Promoting play, indoors and outdoors

Playwork's Team Up program trains staffers to organize recess.

This article was originally published in The Notebook. In August 2020, The Notebook became Chalkbeat Philadelphia.

It was a gray and overcast February morning in Philadelphia, and the temperature hovered around 32 degrees — too cold for the students at Richard R. Wright Elementary School to enjoy recess outdoors. Instead, they congregated in the cafeteria after finishing lunch to jump rope and play board games and tag.

In the wintertime, when inclement weather often prevents outdoor recess, schools have to adapt. At Wright Elementary, the nonprofit organization Playworks Pennsylvania has worked with the school to make sure students are able to engage in activities regardless of setting or conditions. Wright is one of 16 Philadelphia schools in Playworks’ Team Up program, which trains school staff members to coordinate play during recess.

Playworks program manager Corrie O’Neil, who oversees Wright, said that schools generally move recess indoors when the outside temperature drops to 32 degrees Fahrenheit or less.

The kinds of indoor play that can happen at recess depend on how much space a school has available. Wright has a spacious cafeteria with extra tables for board games and room for activities like jump rope and Duck, Duck, Goose, as well as an elevated stage.

Still, O’Neil said, “I do think it involves a little bit more management on the adult side of things to make things happen smoothly.”

At Wright, that’s the job of Charles Brown. As the school’s climate support specialist and recess coach, he assists in any areas that teachers need him, and he is in charge of recess and lunch. “I own the lunchroom,” Brown said with a laugh.

He transitioned to working in schools after 31 years in the hospitality industry, and this year is his third at Wright. Because of the structure and training provided by Playworks, Brown said, recess at Wright has become “successful,” especially indoors, which can be more challenging because the students have less space to play in.

“I’m just about having fun, so that’s what I try to do – create an environment so these kids can just have fun,” he said.
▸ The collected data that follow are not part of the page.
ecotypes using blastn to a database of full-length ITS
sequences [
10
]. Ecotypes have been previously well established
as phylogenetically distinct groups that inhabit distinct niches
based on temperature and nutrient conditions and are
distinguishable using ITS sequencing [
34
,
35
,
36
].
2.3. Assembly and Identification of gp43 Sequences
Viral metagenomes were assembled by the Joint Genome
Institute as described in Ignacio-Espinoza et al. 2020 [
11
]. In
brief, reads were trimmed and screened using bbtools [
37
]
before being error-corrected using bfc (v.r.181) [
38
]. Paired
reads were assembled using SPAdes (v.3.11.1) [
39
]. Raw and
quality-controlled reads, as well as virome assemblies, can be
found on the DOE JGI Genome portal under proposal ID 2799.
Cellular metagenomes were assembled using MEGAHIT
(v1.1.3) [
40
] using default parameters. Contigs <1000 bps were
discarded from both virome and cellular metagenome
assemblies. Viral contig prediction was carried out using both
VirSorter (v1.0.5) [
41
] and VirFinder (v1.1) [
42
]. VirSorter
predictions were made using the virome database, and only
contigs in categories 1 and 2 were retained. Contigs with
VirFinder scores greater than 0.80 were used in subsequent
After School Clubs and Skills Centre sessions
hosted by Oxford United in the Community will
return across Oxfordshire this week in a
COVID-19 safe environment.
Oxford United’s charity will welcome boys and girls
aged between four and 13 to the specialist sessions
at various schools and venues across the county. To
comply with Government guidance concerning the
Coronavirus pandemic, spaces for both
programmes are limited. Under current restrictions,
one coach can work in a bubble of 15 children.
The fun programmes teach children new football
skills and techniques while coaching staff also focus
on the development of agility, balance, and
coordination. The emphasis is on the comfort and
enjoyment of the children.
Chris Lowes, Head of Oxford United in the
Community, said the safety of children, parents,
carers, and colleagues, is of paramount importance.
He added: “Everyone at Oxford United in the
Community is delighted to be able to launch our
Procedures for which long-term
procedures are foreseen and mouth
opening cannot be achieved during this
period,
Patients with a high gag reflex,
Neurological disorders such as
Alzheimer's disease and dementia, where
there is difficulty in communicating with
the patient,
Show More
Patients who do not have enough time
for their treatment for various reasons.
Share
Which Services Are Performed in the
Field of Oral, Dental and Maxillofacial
He brought out a thick binder and flipped through it, showing pages of instructions for different games and a daily schedule for the games to play every day of the semester, which he wrote up himself.

Charles Brown

“You and I know when you’re sitting in that classroom all day and reading or writing and doing math, you need to get an outlet, and we try to make recess that outlet so they can just get it out, and then send them back to that classroom. But I really enjoy it. This is what I enjoy.”

Before Wright Elementary was part of the Team Up program, permanent Playworks coaches were stationed at the school to coordinate recess. Brown was appointed climate specialist when the school began to move to the Team Up model.
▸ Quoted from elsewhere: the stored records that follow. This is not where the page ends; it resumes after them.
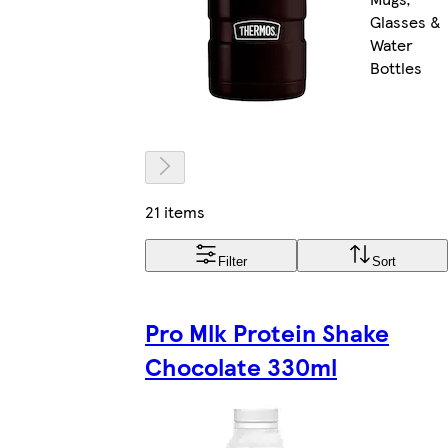
Glasses &
Water
Bottles
21 items
Filter
Sort
Pro Mlk Protein Shake
Chocolate 330ml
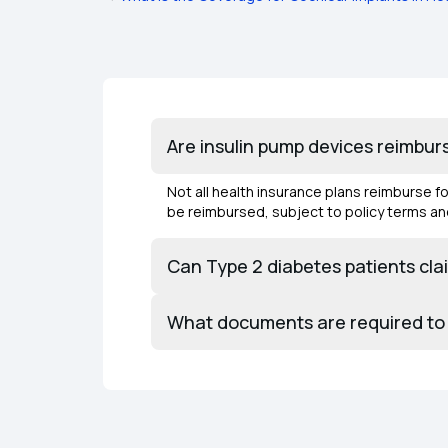
Are insulin pump devices reimburs
Not all health insurance plans reimburse 
be reimbursed, subject to policy terms an
Can Type 2 diabetes patients cl
What documents are required to 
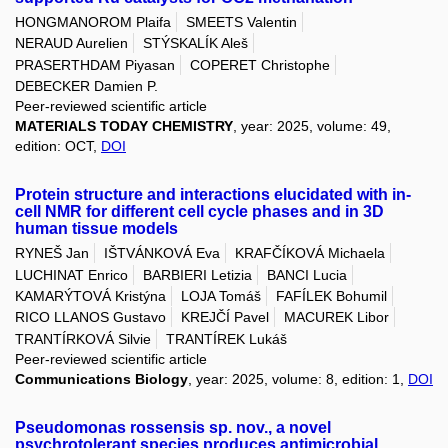
HONGMANOROM Plaifa
SMEETS Valentin
NERAUD Aurelien
STÝSKALÍK Aleš
PRASERTHDAM Piyasan
COPERET Christophe
DEBECKER Damien P.
Peer-reviewed scientific article
MATERIALS TODAY CHEMISTRY
, year: 2025, volume: 49,
edition: OCT,
DOI
Protein structure and interactions elucidated with in-
cell NMR for different cell cycle phases and in 3D
human tissue models
RYNEŠ Jan
IŠTVÁNKOVÁ Eva
KRAFČÍKOVÁ Michaela
LUCHINAT Enrico
BARBIERI Letizia
BANCI Lucia
KAMARÝTOVÁ Kristýna
LOJA Tomáš
FAFÍLEK Bohumil
RICO LLANOS Gustavo
KREJČÍ Pavel
MACUREK Libor
TRANTÍRKOVÁ Silvie
TRANTÍREK Lukáš
Peer-reviewed scientific article
Communications Biology
, year: 2025, volume: 8, edition: 1,
DOI
Pseudomonas rossensis sp. nov., a novel
psychrotolerant species produces antimicrobial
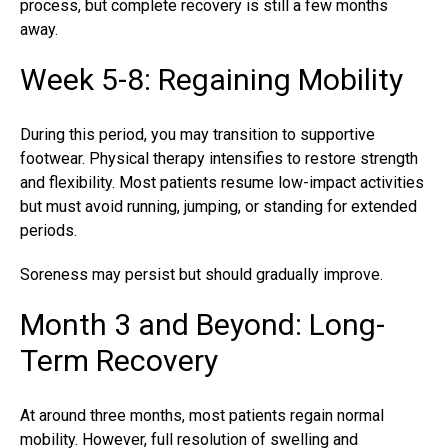
process, but complete recovery is still a few months
away.
Week 5-8: Regaining Mobility
During this period, you may transition to supportive
footwear. Physical therapy intensifies to restore strength
and flexibility. Most patients resume low-impact activities
but must avoid running, jumping, or standing for extended
periods.
Soreness may persist but should gradually improve.
Month 3 and Beyond: Long-
Term Recovery
At around three months, most patients regain normal
mobility. However, full resolution of swelling and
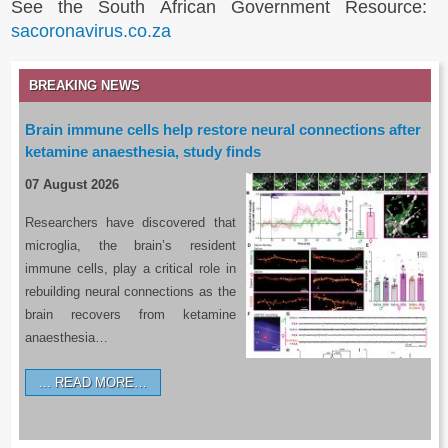
See the South African Government Resource:
sacoronavirus.co.za
BREAKING NEWS
Brain immune cells help restore neural connections after
ketamine anaesthesia, study finds
07 August 2026
Researchers have discovered that
microglia, the brain’s resident
immune cells, play a critical role in
rebuilding neural connections as the
brain recovers from ketamine
anaesthesia…
READ MORE…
“Minus a Mr. Brown, I don’t know how it would have gone,” Wright principal Jeannine Payne said.

Payne said that the difference between playgrounds and play is often overlooked and that coordinated recess games can be more productive and enjoyable for children, even if a school has fewer playground facilities.

“If you had a completely clear playground, it doesn’t have to mean that no good recess can happen,” said Payne. “That’s where systems and programs like Playworks become really important.”

For parents looking to keep their kids occupied during snow days and severe cold, Ivy Olesh, the executive director of Playworks Pennsylvania, recommended the organization’s free online game guide, where parents can search for games to play with their children, filtering for criteria such as age, number of players, equipment, and even which social and emotional skills they want to work on.

O’Neil added that simple games like “freeze dance” can also work to entertain and occupy children with cabin fever. “Sometimes it’s just turning some dance music on and dancing inside of the house.”